* TASK DETAILS
Extract each line from the records below that contains the string "data", matching case exactly.
==*==
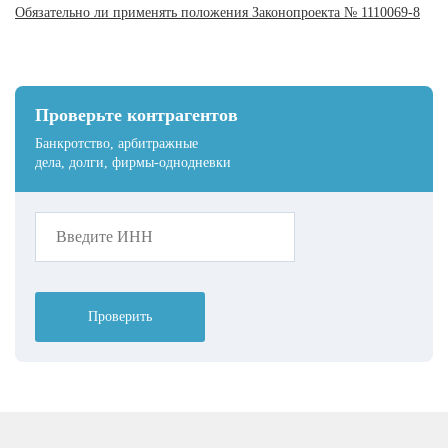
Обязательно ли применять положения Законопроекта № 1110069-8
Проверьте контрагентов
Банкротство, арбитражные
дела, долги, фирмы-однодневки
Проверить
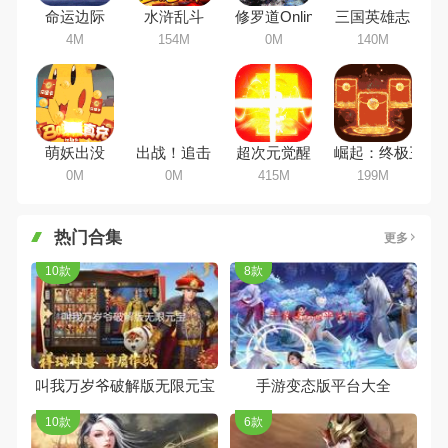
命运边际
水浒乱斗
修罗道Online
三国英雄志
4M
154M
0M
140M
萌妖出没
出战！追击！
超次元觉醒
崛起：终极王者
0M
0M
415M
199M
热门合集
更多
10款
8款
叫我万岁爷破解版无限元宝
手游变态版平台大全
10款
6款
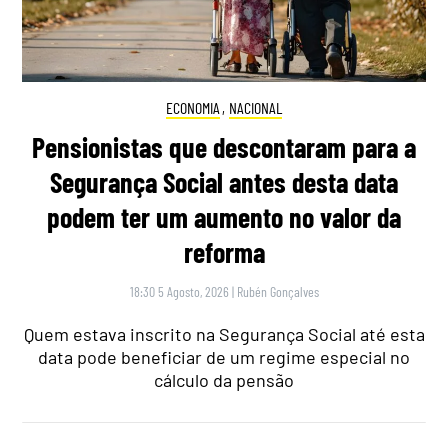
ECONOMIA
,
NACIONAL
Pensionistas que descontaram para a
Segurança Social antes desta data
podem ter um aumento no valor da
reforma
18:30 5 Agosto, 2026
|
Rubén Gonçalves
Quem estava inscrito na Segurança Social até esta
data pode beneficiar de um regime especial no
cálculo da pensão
==*==
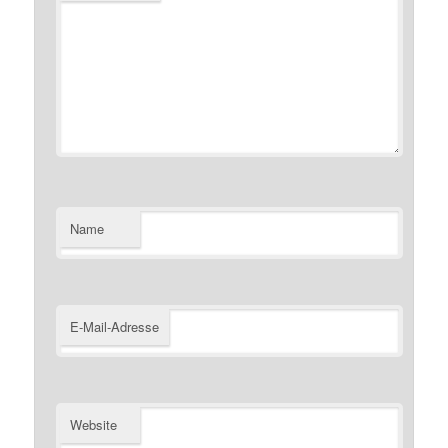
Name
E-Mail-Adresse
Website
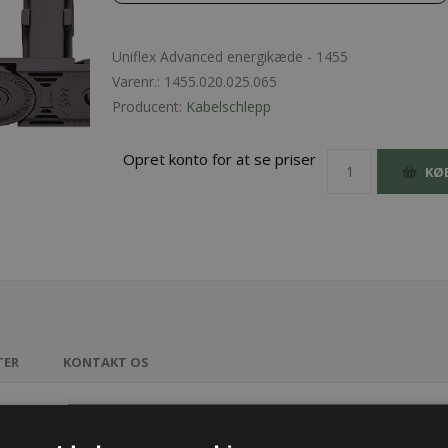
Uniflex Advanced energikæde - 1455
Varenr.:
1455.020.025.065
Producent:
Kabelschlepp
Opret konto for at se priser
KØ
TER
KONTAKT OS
==*==
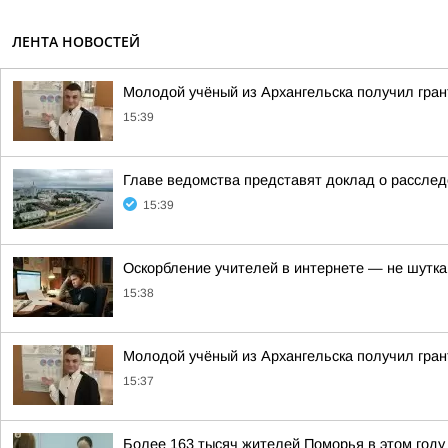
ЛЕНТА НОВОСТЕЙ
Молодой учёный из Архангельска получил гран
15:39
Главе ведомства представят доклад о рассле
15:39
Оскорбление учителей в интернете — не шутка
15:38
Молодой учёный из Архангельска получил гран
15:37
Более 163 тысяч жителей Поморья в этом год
==*==
* EXERCISE OUTPUT
Segurança Social antes desta data
data pode beneficiar de um regime especial no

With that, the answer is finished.